Scripps Institution of Oceanography, University of California San Diego, San Diego, California, United States of America.
PLoS One. 2011;6(11):e27973. doi: 10.1371/journal.pone.0027973. Epub 2011 Nov 18.
Benthic primary producers in marine ecosystems may significantly alter biogeochemical cycling and microbial processes in their surrounding environment. To examine these interactions, we studied dissolved organic matter release by dominant benthic taxa and subsequent microbial remineralization in the lagoonal reefs of Moorea, French Polynesia. Rates of photosynthesis, respiration, and dissolved organic carbon (DOC) release were assessed for several common benthic reef organisms from the backreef habitat. We assessed microbial community response to dissolved exudates of each benthic producer by measuring bacterioplankton growth, respiration, and DOC drawdown in two-day dark dilution culture incubations. Experiments were conducted for six benthic producers: three species of macroalgae (each representing a different algal phylum: Turbinaria ornata--Ochrophyta; Amansia rhodantha--Rhodophyta; Halimeda opuntia--Chlorophyta), a mixed assemblage of turf algae, a species of crustose coralline algae (Hydrolithon reinboldii) and a dominant hermatypic coral (Porites lobata). Our results show that all five types of algae, but not the coral, exuded significant amounts of labile DOC into their surrounding environment. In general, primary producers with the highest rates of photosynthesis released the most DOC and yielded the greatest bacterioplankton growth; turf algae produced nearly twice as much DOC per unit surface area than the other benthic producers (14.0±2.8 µmol h⁻¹ dm⁻²), stimulating rapid bacterioplankton growth (0.044±0.002 log10 cells h⁻¹) and concomitant oxygen drawdown (0.16±0.05 µmol L⁻¹ h⁻¹ dm⁻²). Our results demonstrate that benthic reef algae can release a significant fraction of their photosynthetically-fixed carbon as DOC, these release rates vary by species, and this DOC is available to and consumed by reef associated microbes. These data provide compelling evidence that benthic primary producers differentially influence reef microbial dynamics and biogeochemical parameters (i.e., DOC and oxygen availability, bacterial abundance and metabolism) in coral reef communities.

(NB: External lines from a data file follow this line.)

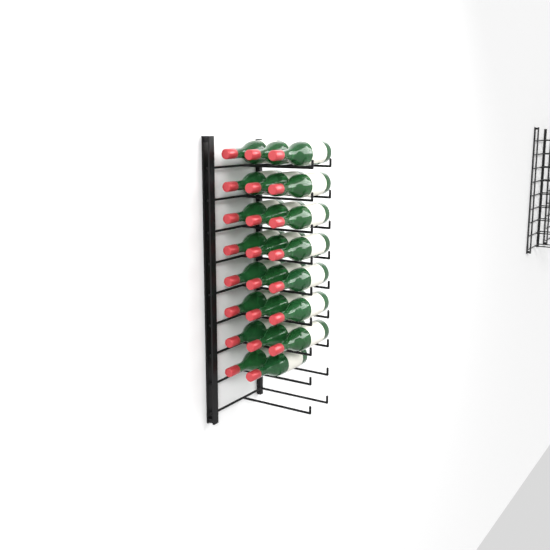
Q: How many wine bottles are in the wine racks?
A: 23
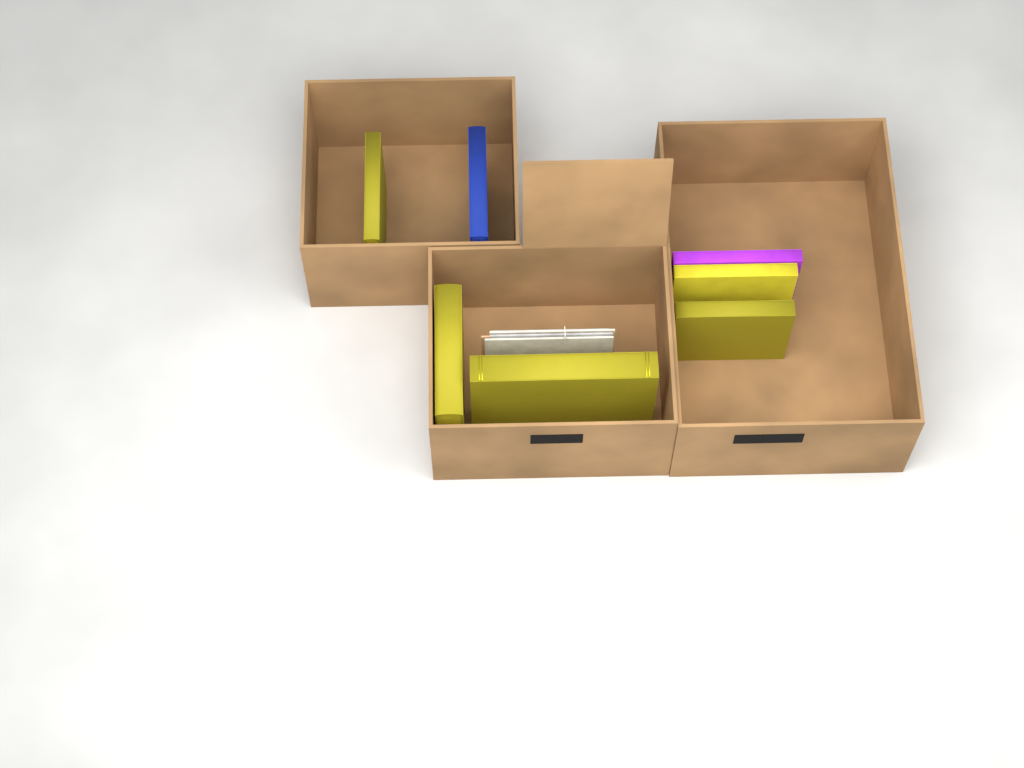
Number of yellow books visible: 5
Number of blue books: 1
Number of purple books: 1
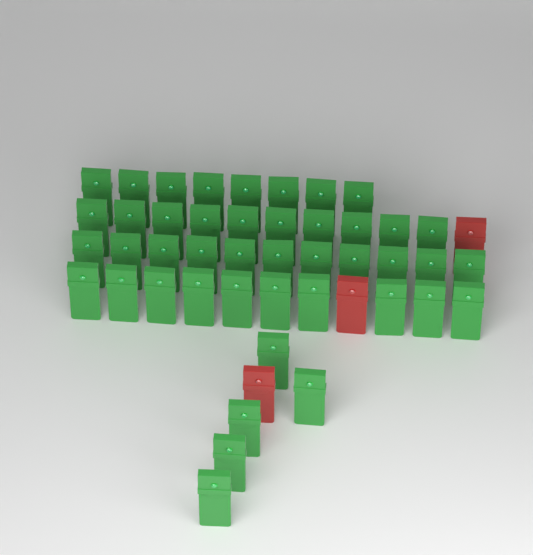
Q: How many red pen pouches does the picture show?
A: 3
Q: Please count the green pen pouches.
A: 44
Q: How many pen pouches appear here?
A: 47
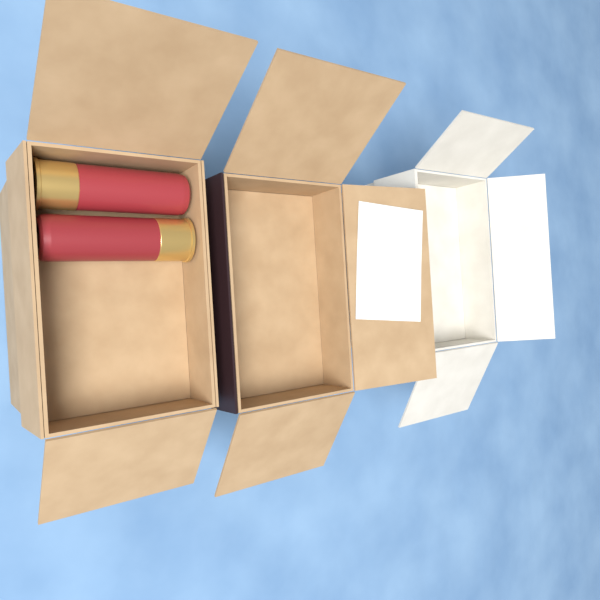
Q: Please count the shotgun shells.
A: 2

海洋生态系统中的底栖初级生产者可能会显著改变其周围环境中的生物地球化学循环和微生物过程。为了研究这些相互作用,我们研究了法属波利尼西亚莫雷阿泻湖礁中的优势底栖分类群的溶解有机质释放及其随后的微生物再矿化作用。我们评估了来自后礁生境的几种常见底栖礁生物的光合作用、呼吸作用和溶解有机碳 (DOC) 释放率。我们通过测量两天黑暗稀释培养孵育中细菌浮游生物的生长、呼吸和 DOC 消耗来评估每种底栖生产者的溶解分泌物对微生物群落的反应。实验针对六种底栖生产者进行:三种大型藻类(每种代表不同的藻类门:Turbinaria ornata——褐藻;Amansia rhodantha——红藻;Halimeda opuntia——绿藻)、混合的藻坪藻类、一种有孔虫珊瑚(Hydrolithon reinboldii)和一种优势造礁石珊瑚(Porites lobata)。我们的结果表明,所有五种藻类都会向周围环境中分泌大量的易溶解有机碳,但珊瑚不会。一般来说,光合作用速率最高的初级生产者释放的 DOC 最多,产生的细菌浮游生物生长最多;藻坪藻类单位表面积产生的 DOC 几乎是其他底栖生产者的两倍(14.0±2.8 µmol h⁻¹ dm⁻²),刺激了细菌浮游生物的快速生长(0.044±0.002 log10 细胞 h⁻¹)和相应的氧气消耗(0.16±0.05 µmol L⁻¹ h⁻¹ dm⁻²)。我们的结果表明,底栖礁藻类可以将其光合作用固定的碳的很大一部分作为 DOC 释放出来,这些释放速率因物种而异,并且这些 DOC 可被珊瑚礁相关微生物利用和消耗。这些数据提供了令人信服的证据,表明底栖初级生产者会以不同的方式影响珊瑚礁微生物动态和生物地球化学参数(即 DOC 和氧气的可用性、细菌丰度和代谢)在珊瑚礁群落中。